§ **What you should do**:
Your answer should be one number: how many lines below hold the word "Left".

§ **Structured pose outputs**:
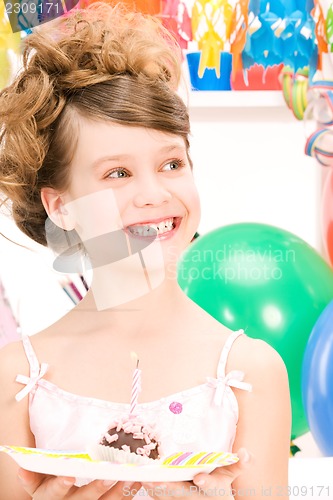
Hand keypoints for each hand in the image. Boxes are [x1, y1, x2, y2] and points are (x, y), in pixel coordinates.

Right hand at [18, 468, 140, 498]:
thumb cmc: (49, 489)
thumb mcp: (37, 485)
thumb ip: (32, 476)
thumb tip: (23, 468)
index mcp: (51, 498)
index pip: (54, 493)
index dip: (61, 485)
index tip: (70, 476)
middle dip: (96, 488)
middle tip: (109, 475)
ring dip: (119, 491)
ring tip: (131, 475)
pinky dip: (129, 493)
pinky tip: (139, 480)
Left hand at [141, 448, 251, 499]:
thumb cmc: (219, 482)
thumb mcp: (230, 474)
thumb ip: (239, 464)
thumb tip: (246, 453)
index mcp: (214, 489)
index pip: (212, 485)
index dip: (206, 482)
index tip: (198, 477)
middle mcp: (197, 497)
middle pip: (183, 494)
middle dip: (172, 488)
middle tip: (159, 480)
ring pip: (168, 497)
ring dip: (157, 490)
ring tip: (146, 479)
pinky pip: (159, 498)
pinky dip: (151, 490)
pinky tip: (141, 480)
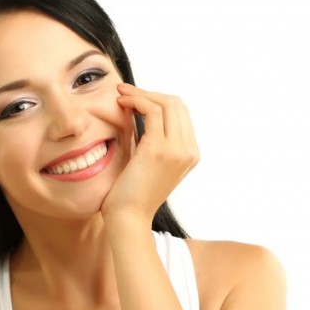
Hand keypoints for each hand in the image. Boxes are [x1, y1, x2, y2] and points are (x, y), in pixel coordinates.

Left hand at [101, 83, 198, 226]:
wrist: (127, 219)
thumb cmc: (130, 193)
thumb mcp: (147, 162)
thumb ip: (150, 139)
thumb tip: (140, 112)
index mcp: (190, 154)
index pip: (180, 113)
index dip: (157, 99)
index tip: (133, 98)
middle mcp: (189, 151)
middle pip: (177, 104)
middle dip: (149, 92)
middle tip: (124, 91)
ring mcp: (177, 150)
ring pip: (166, 103)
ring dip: (140, 94)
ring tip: (120, 95)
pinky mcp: (158, 149)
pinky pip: (151, 110)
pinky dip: (135, 101)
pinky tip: (120, 104)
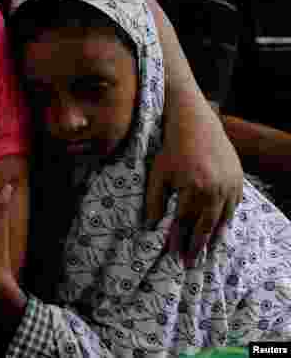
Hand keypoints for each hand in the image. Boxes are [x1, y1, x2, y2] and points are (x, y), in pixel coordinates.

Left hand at [146, 103, 242, 266]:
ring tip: (206, 252)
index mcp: (193, 189)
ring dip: (213, 237)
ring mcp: (229, 186)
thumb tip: (150, 226)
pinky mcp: (238, 181)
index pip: (184, 222)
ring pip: (222, 219)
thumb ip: (154, 201)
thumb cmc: (172, 149)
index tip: (174, 256)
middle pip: (205, 226)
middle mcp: (215, 190)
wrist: (196, 125)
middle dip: (197, 245)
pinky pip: (233, 207)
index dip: (179, 240)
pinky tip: (219, 229)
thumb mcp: (157, 173)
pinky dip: (226, 220)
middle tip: (191, 262)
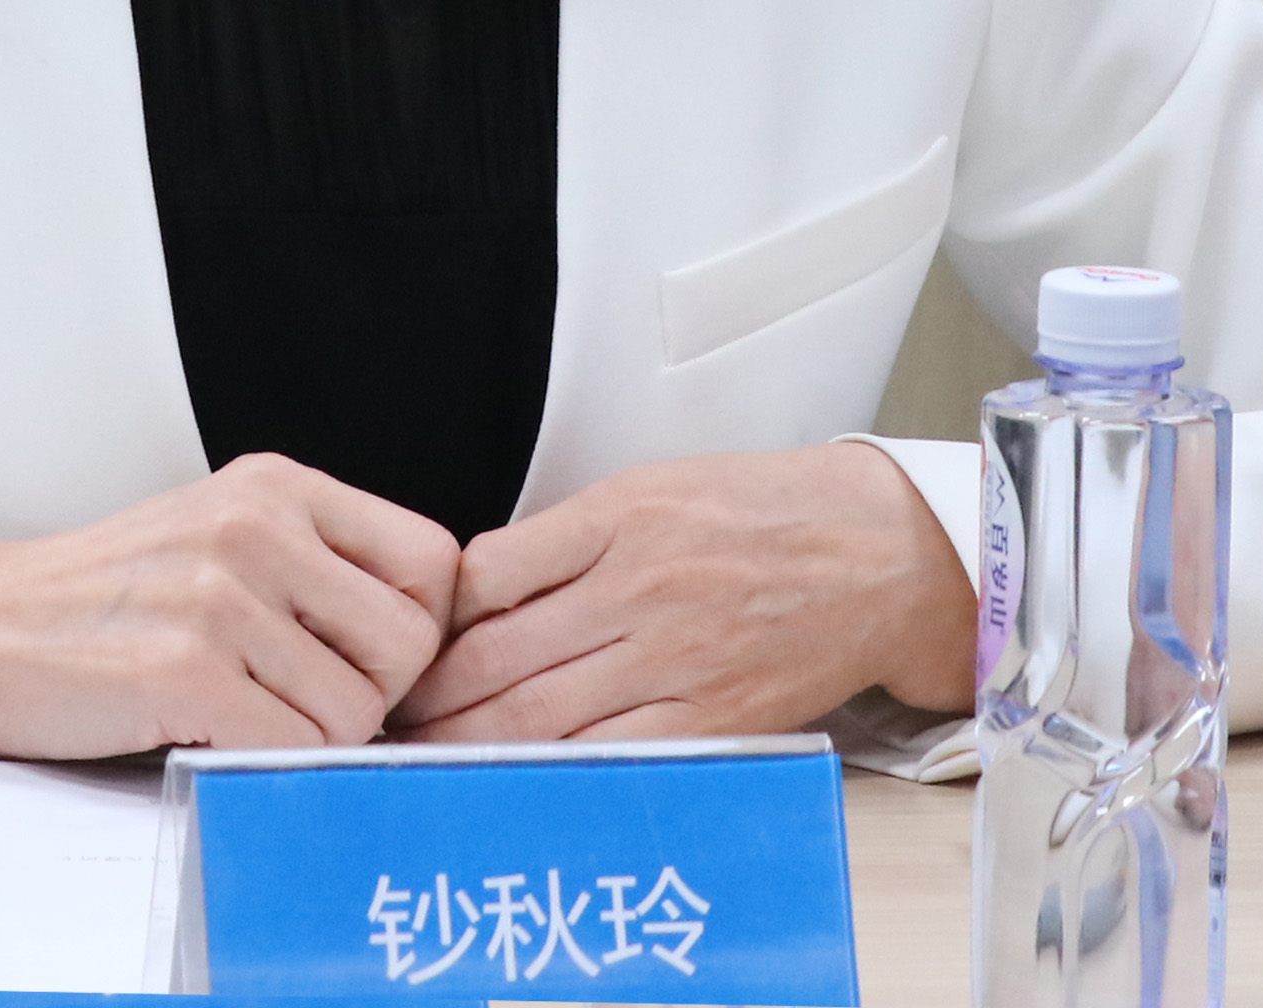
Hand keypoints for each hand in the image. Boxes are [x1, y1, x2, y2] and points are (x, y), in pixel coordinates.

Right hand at [0, 453, 459, 760]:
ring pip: (356, 708)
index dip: (421, 632)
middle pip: (411, 642)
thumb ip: (315, 565)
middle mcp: (256, 526)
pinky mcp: (186, 669)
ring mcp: (220, 595)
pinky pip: (293, 746)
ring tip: (242, 714)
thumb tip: (426, 650)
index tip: (373, 664)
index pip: (434, 561)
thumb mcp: (220, 535)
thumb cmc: (105, 598)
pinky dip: (265, 761)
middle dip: (374, 696)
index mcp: (276, 487)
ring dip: (310, 738)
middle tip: (304, 702)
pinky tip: (210, 733)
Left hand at [391, 441, 973, 742]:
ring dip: (467, 744)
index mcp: (617, 519)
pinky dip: (547, 770)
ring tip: (424, 754)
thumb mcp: (650, 485)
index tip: (406, 637)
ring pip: (537, 718)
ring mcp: (672, 662)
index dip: (432, 616)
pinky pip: (605, 757)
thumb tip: (478, 587)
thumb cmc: (759, 512)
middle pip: (495, 659)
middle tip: (388, 713)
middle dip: (429, 696)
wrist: (875, 554)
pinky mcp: (707, 721)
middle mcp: (638, 591)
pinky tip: (511, 776)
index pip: (486, 573)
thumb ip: (564, 534)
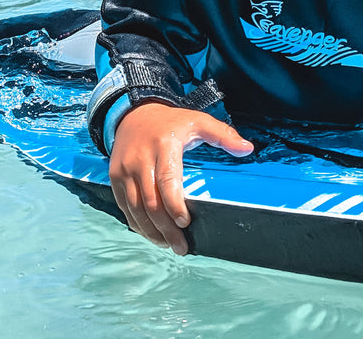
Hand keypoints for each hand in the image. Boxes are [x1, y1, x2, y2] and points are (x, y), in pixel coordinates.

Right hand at [109, 102, 253, 254]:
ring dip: (151, 231)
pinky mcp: (115, 177)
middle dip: (166, 229)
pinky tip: (151, 233)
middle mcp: (140, 159)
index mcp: (163, 146)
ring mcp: (125, 169)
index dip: (175, 205)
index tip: (185, 223)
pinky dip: (137, 223)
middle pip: (151, 202)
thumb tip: (247, 149)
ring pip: (135, 208)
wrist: (132, 115)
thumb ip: (222, 134)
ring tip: (167, 245)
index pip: (167, 180)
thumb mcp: (197, 121)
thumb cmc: (169, 123)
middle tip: (181, 247)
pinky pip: (124, 206)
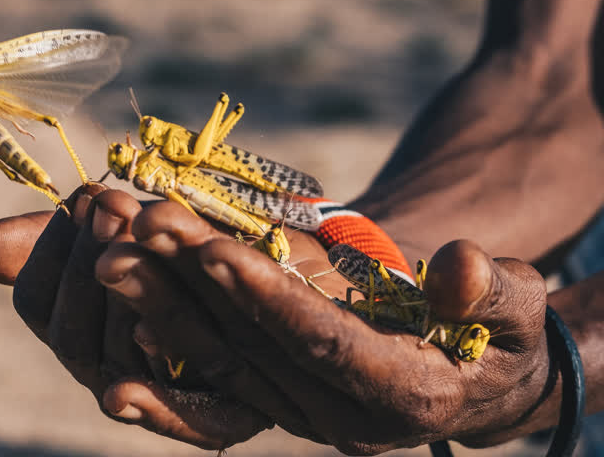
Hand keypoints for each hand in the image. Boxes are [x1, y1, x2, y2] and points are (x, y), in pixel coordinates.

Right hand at [0, 185, 271, 450]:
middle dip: (87, 268)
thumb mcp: (129, 233)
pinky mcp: (223, 419)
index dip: (51, 250)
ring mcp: (165, 397)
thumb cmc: (193, 252)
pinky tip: (144, 346)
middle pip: (73, 339)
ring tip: (128, 248)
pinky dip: (163, 403)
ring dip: (126, 304)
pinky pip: (196, 423)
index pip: (39, 299)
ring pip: (122, 369)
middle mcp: (113, 367)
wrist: (276, 279)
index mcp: (84, 326)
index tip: (83, 197)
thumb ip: (67, 241)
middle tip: (112, 207)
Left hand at [96, 202, 552, 453]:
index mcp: (402, 393)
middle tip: (133, 223)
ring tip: (112, 234)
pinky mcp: (276, 385)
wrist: (476, 379)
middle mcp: (335, 409)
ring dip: (160, 292)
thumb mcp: (522, 311)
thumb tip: (460, 266)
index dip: (269, 296)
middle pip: (249, 343)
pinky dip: (164, 326)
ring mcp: (298, 400)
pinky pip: (209, 362)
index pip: (322, 342)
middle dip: (189, 281)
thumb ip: (498, 293)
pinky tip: (120, 288)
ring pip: (216, 349)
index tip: (214, 248)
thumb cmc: (507, 337)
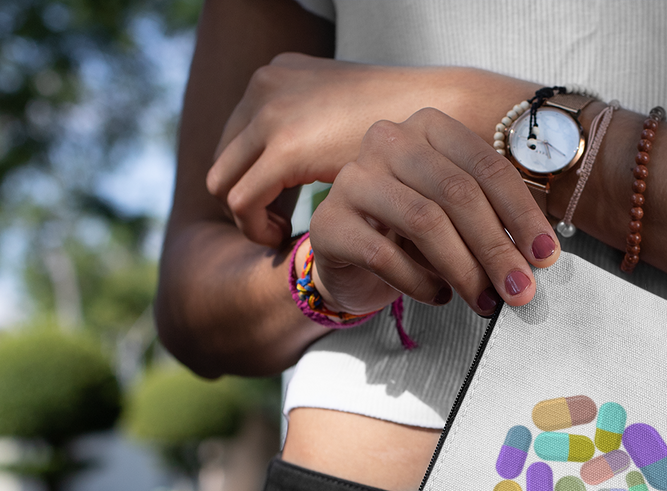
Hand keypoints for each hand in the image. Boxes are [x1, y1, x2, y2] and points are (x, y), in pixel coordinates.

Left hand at [208, 55, 451, 244]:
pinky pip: (241, 202)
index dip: (253, 175)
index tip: (280, 206)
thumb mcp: (348, 117)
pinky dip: (254, 228)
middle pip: (225, 156)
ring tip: (280, 236)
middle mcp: (267, 85)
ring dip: (246, 216)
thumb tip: (309, 153)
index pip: (240, 134)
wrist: (444, 112)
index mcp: (281, 75)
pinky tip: (284, 240)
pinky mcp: (285, 148)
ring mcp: (271, 112)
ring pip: (222, 181)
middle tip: (279, 226)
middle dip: (247, 196)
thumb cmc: (407, 123)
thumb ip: (321, 129)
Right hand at [305, 108, 559, 316]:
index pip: (488, 167)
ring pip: (425, 220)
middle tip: (520, 289)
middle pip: (458, 193)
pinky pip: (384, 254)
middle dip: (497, 248)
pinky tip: (439, 296)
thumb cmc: (413, 234)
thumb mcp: (460, 218)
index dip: (522, 215)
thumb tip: (536, 259)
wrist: (351, 258)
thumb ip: (494, 225)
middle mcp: (389, 141)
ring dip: (464, 270)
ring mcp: (353, 178)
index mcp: (431, 129)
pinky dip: (420, 282)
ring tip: (484, 301)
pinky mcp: (329, 222)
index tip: (546, 257)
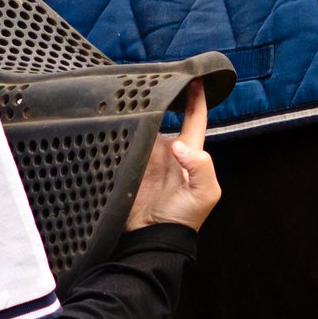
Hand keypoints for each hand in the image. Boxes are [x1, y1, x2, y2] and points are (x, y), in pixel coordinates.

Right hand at [128, 85, 219, 231]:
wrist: (151, 242)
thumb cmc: (184, 219)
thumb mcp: (205, 194)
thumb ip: (201, 167)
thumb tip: (178, 145)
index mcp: (188, 152)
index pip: (195, 119)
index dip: (196, 97)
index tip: (196, 76)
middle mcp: (165, 150)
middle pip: (163, 115)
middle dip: (159, 98)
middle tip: (152, 79)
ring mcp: (143, 157)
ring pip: (139, 126)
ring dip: (135, 114)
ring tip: (129, 95)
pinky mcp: (124, 166)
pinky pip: (119, 144)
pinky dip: (116, 134)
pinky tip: (111, 121)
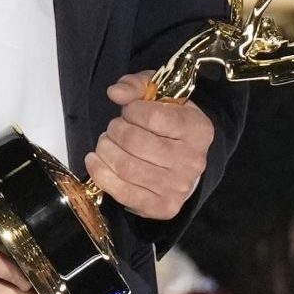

§ **Your solution**:
6